**CONSIGNE**
Recopiez l'entretien sur le musée virtuel en commençant aux mots « Le musée version » et en vous arrêtant après « le musée virtuel. », en renommant « confinements » en « fermetures ».

Le musée version virtuelle, pour une mutation radicale The Virtual Museum, For a Radical Mutation
Interview de Frédéric Migayrou par Beatriz Sánchez Santidrián
La crise sanitaire, les confinements et restrictions ont poussé les musées à s’adapter, accélérant des remises en question de fond. Le développement d’approches numériques amène ainsi à envisager une reconstruction de l’offre générale de ces institutions et à repenser leur rapport au public. Frédéric Migayrou, conservateur en chef des collections architecture et design et directeur adjoint du Mnam-CCI Centre Pompidou, revient ici sur sa vision d’un nouveau modèle : le musée virtuel.
Comment la pandémie et les nouvelles mesures sanitaires vont changer l’expérience des publics ? Évidemment, cela a modifié les parcours de visites dans les musées. Et le nombre de visiteurs a fortement baissé. Mais c’est l’effet à court terme. La vraie question est que la plupart des grands musées sont des musées de masse, et le problème est de savoir si, à long terme, cette logique est encore viable. Il va falloir réinventer la notion d’exposition et de présentation des oeuvres. Et surtout créer ce que j’appellerais un musée « pervasif ».
Un musée pervasif ? Un musée avec une exploitation de la collection, une logique de communication et un accès en ligne beaucoup plus structurés. C’est l’offre virtuelle qui devrait compenser la logique de la visite traditionnelle. Les musées ne présenteraient pas seulement leurs oeuvres, mais aussi des conférences, des spectacles, des modes de visite et des analyses critiques. Il ne s’agirait pas simplement de faire des expositions monographiques ou thématiques, mais des expo
sitions critiques, avec la possibilité d’un accès plus direct aux oeuvres. On pourrait imaginer une partie de cet accès en ligne gratuit, mais également un système d’abonnements pour des publics spécifiques, comme dans les musées, pour faciliter une approche différente et privilégiée aux oeuvres. Ce qui n’empêche pas la visite traditionnelle, celle de la promenade, qui est apparue au 18e siècle. Il s’agit simplement de reconstruire l’offre culturelle générale du musée.

**EXTRAITS DE DONNÉES**

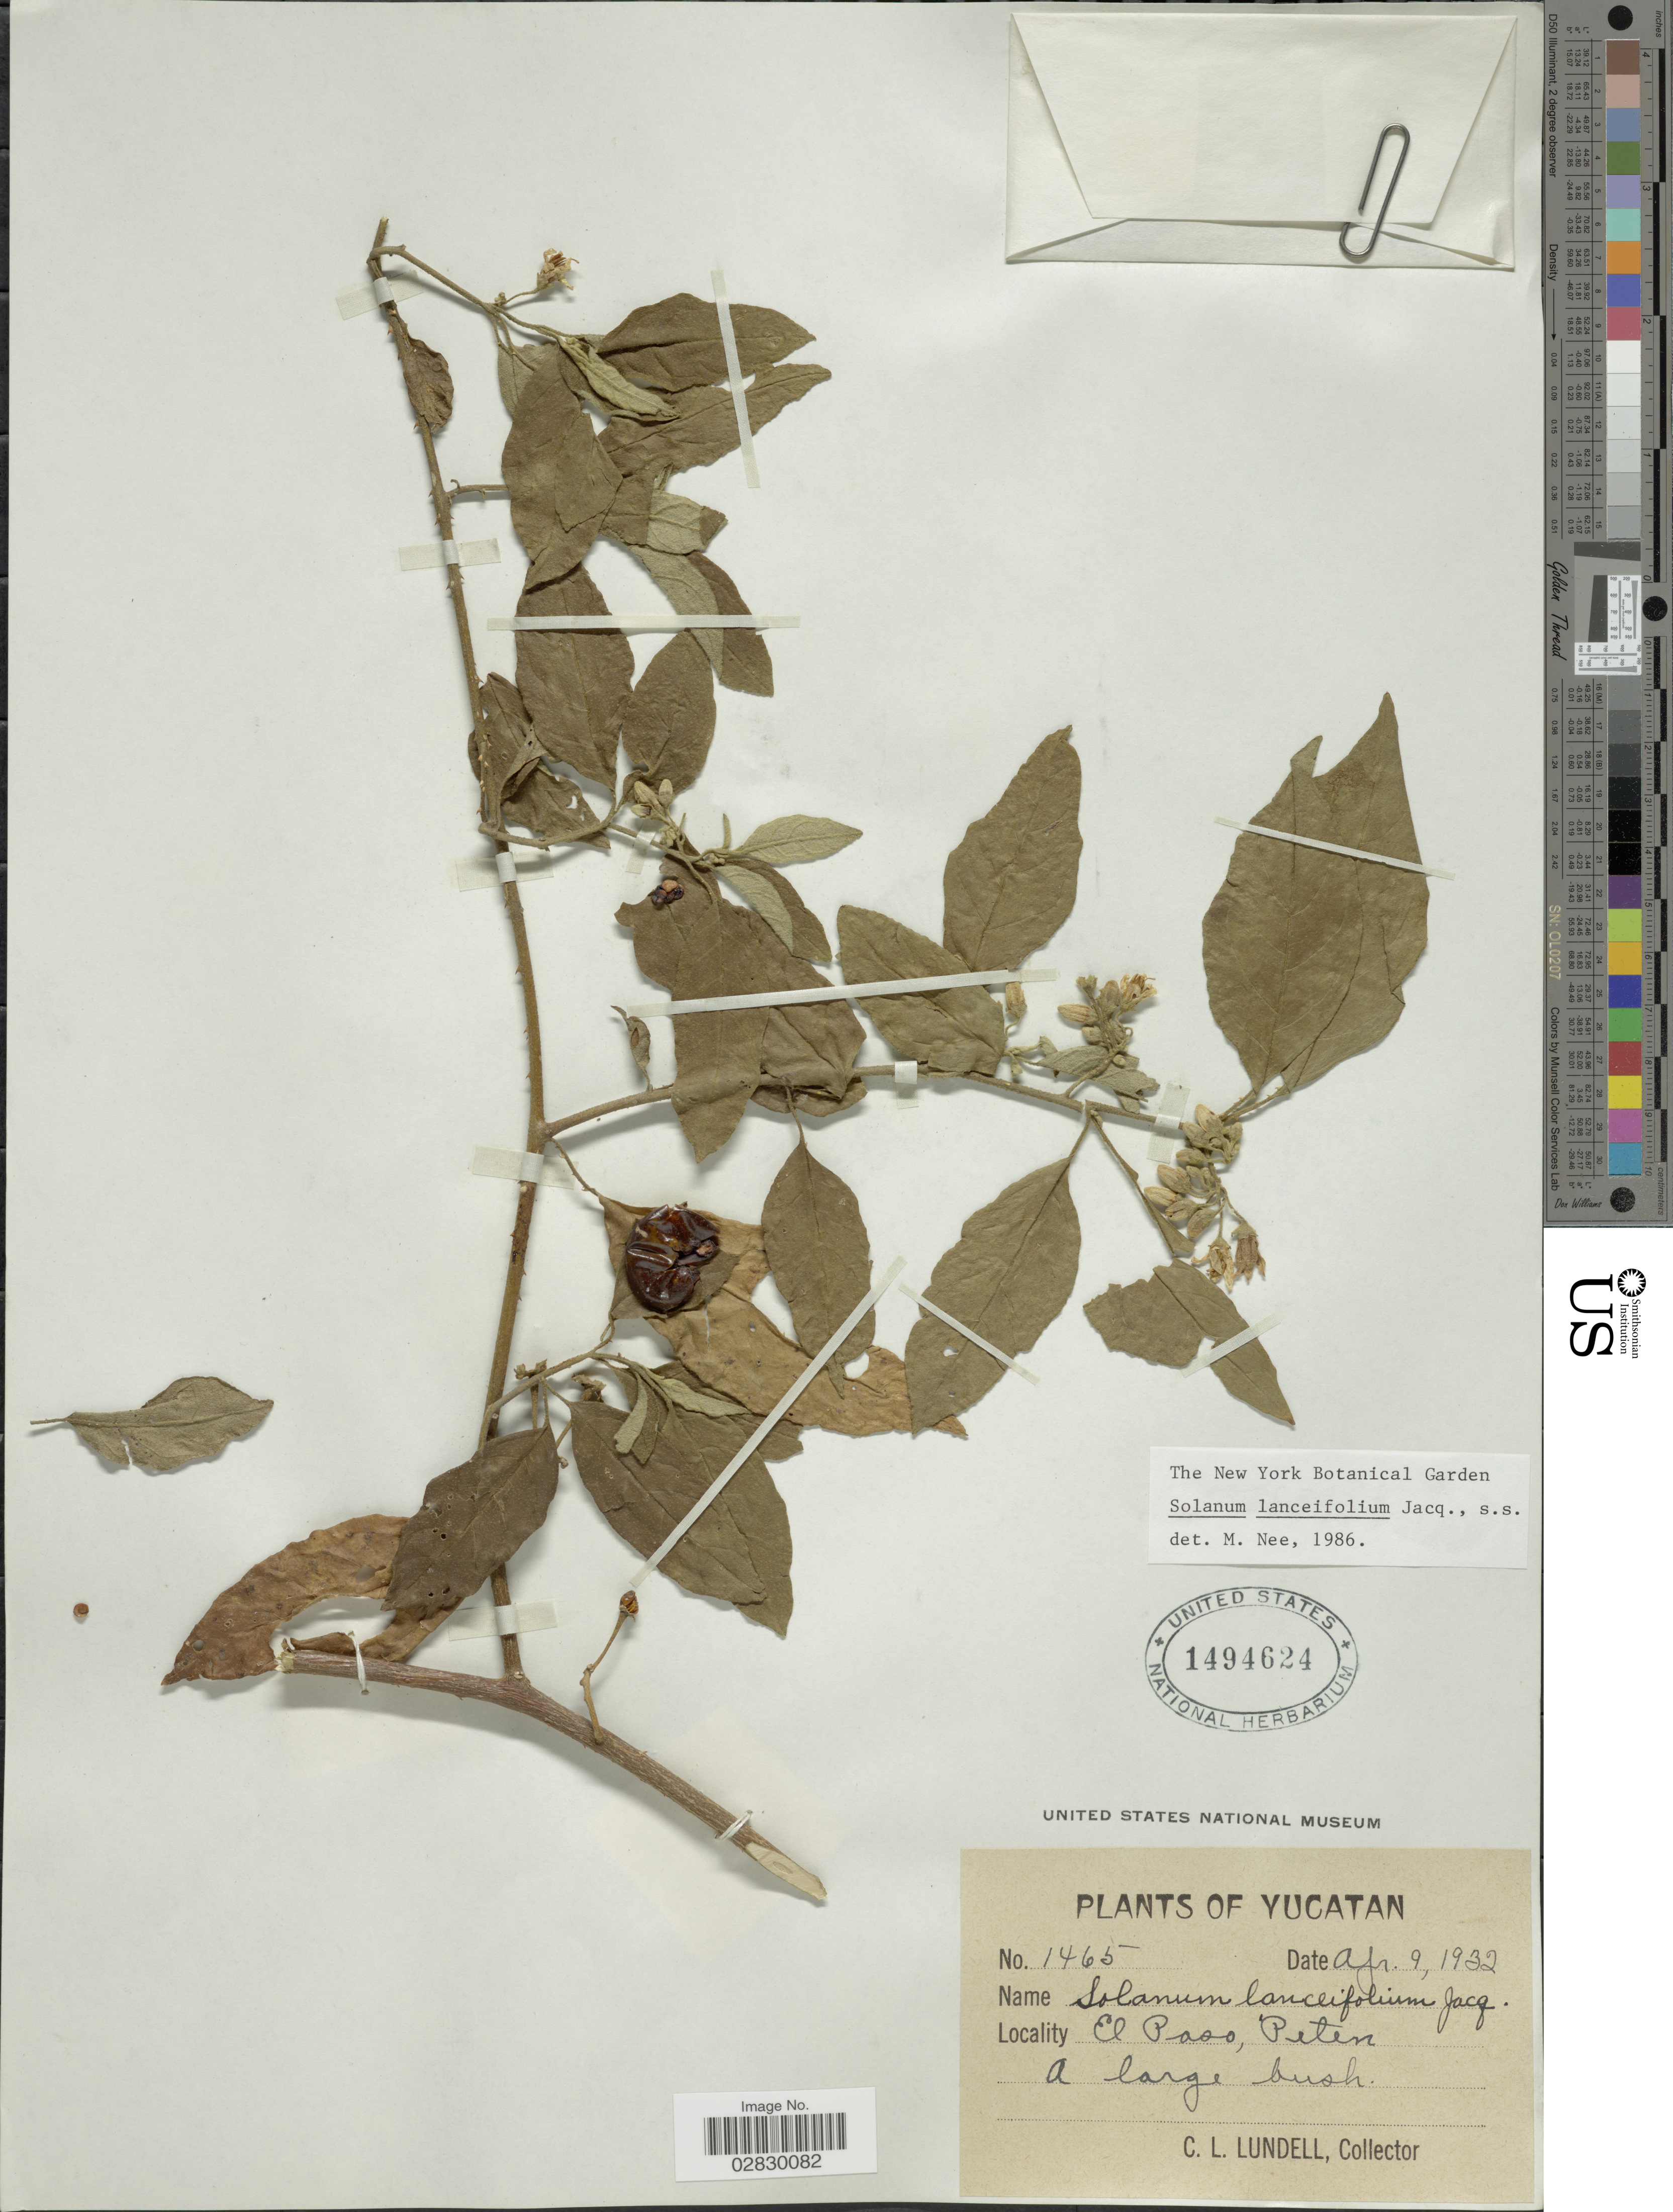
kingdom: Plantae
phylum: Tracheophyta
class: Magnoliopsida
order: Solanales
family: Solanaceae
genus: Solanum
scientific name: Solanum lanceifolium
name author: Jacq.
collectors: C. L. Lundell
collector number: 1465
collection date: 1932-04-09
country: Mexico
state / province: Yucatán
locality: El Paso, Peten.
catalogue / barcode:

**RÉSULTAT**
Le musée version virtuelle, pour une mutation radicale The Virtual Museum, For a Radical Mutation
Interview de Frédéric Migayrou par Beatriz Sánchez Santidrián
La crise sanitaire, les fermetures et restrictions ont poussé les musées à s’adapter, accélérant des remises en question de fond. Le développement d’approches numériques amène ainsi à envisager une reconstruction de l’offre générale de ces institutions et à repenser leur rapport au public. Frédéric Migayrou, conservateur en chef des collections architecture et design et directeur adjoint du Mnam-CCI Centre Pompidou, revient ici sur sa vision d’un nouveau modèle : le musée virtuel.